Algo inusitado estaba ocurriendo ese día en aquel renombrado colegio. Vía facebook, los estudiantes acordaron como momento conspirativo la hora del almuerzo en el restaurante escolar. De un momento a otro, ante la señal convenida, los alegres comensales se enfrentaron a una batalla campal sin precedentes: una lluvia torrencial de frutas, ensalada, papas y carnes cayó sobre los concurrentes, al compás de un inusual zapateo y un ruidoso “happy birthday”.
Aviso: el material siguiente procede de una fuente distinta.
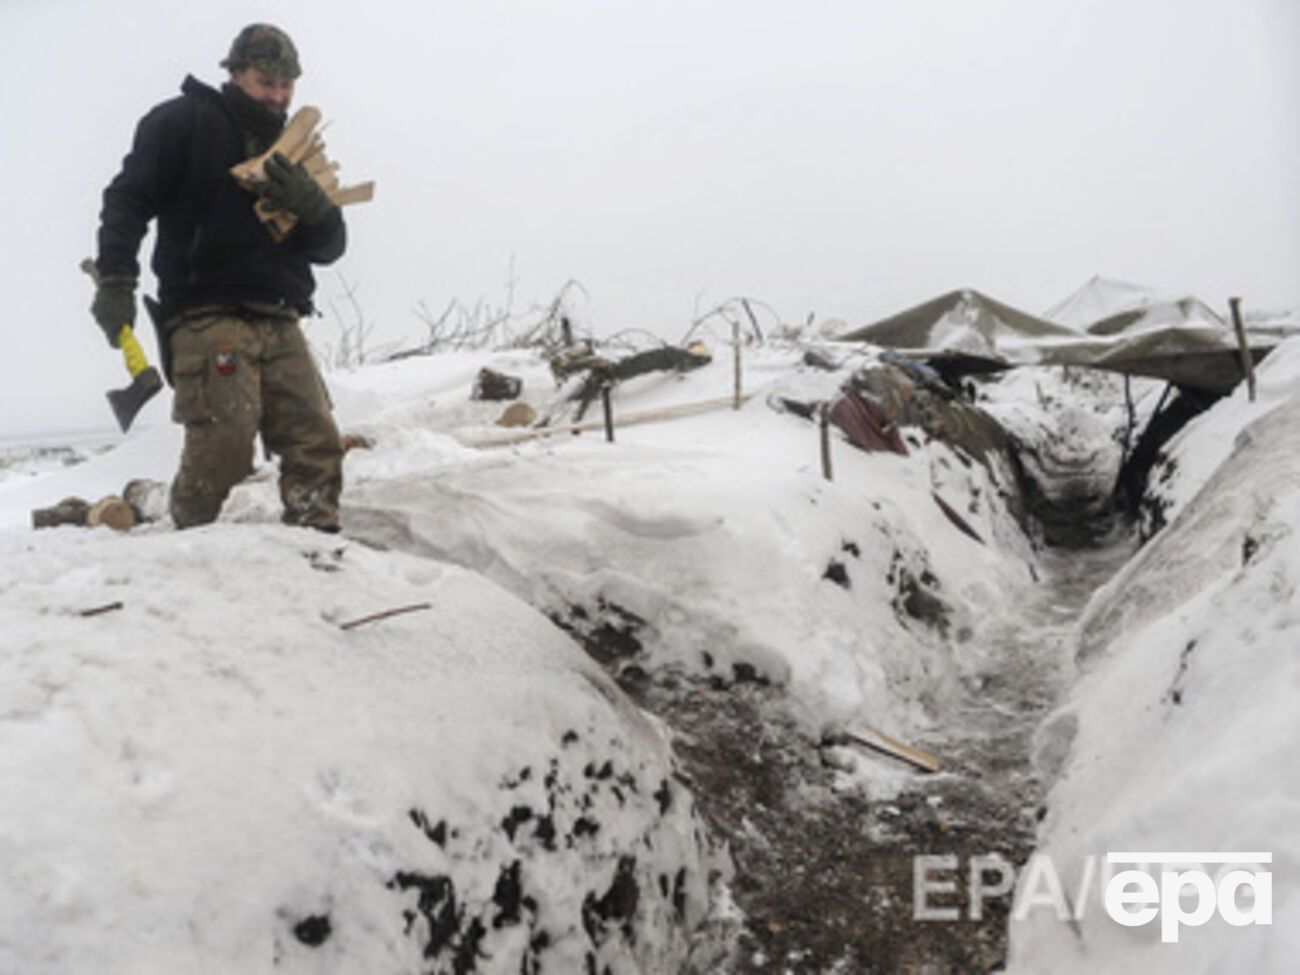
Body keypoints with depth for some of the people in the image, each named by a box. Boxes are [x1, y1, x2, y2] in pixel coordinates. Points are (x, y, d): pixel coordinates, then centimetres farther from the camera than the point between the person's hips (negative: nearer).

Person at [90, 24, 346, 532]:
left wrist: (315, 207, -6)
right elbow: (128, 198, 0)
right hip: (208, 315, -5)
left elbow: (330, 247, 16)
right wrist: (115, 279, -13)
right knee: (224, 449, -17)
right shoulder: (186, 122, 7)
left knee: (317, 443, -7)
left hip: (278, 323, 6)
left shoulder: (288, 151, 23)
Los adustos directivos del centro educativo abandonaron su frío racionalismo y llenos de indignación y estupor, exigieron actos de desagravio y contrición a los alumnos insurrectos y a sus atribulados maestros, convertidos por obra y gracia del reglamento escolar en guardianes del reclusorio. Aún siguen sin encontrar una explicación “objetiva” a semejante acto de indisciplina que riñe con la moral cartesiana del plantel. Por lo pronto se anuncian medidas ejemplares tales como reconvenciones, suspensiones y el cierre temporal del comedor.
No lejos de allí, en esa extraña y paradójica discontinuidad del ahora educativo, en otro encopetado colegio, un grupo de padres exaltados protestaba por el pago obligatorio de rifas, bonos, cuotas y acciones; la mediocridad de los maestros; el cobro de intereses por mora en el pago mensual y la venta de textos escolares y uniformes a un precio 8 veces más allá de su costo normal (10 dólares vale “Scholastic” en cualquier tienda gringa). Empampirolados con una mal entendida “autonomía escolar”, sus directivos se resisten a aceptar que el servicio educativo en nuestro país es público y no privado.
Ciertos colegios ostentan en su filosofía heráldica y medioeval ser guardianes del orden y las buenas costumbres y adoptan medidas disciplinarias de corte monacal y feudal: proscripciones, conculcaciones, extrañamientos, castigos, discriminaciones, marginamientos, confinaciones, maniqueísmos y exclusiones; escarnios infames y tratos degradantes; audiencias (“consejos de apelación”) que nos recuerdan los viejos tribunales inquisitoriales de corte católico, calvinista o anglicano.
La biblioteca convertida en calabozo, los libros en grilletes y los cuadernos en expedientes policivos; los manuales de convivencia transmutados en edictos prohibitivos y en códigos presuntuosos de mala fe, todo un atentado aleve y torticero contra el libre desarrollo de la personalidad. Aún así, en esos centros educativos se sigue insistiendo en su condición de no ser reformatorios, pero las evidencias vivenciales y cotidianas hacen creer lo contrario.
Devotos del dogma educativo, se rasgan sus raídas vestiduras magisteriales e invocan la exorcizante grey del santoral pedagógico para conjurar los males que se ciernen sobre el cuerpo desfalleciente de la secular escuela: Comenius, Rousseau, Pestalozzi, Dewey, Montessori y Freinet. Otros herejes como Loris Malaguzzi o Paulo Freire recomiendan para el desarrollo de una pragmática escolar, abjurar del mentirologio pedagógico y didáctico tradicional y exhortan, de una vez por todas, a ejercer el desaprendizaje y a refundar el sistema educativo.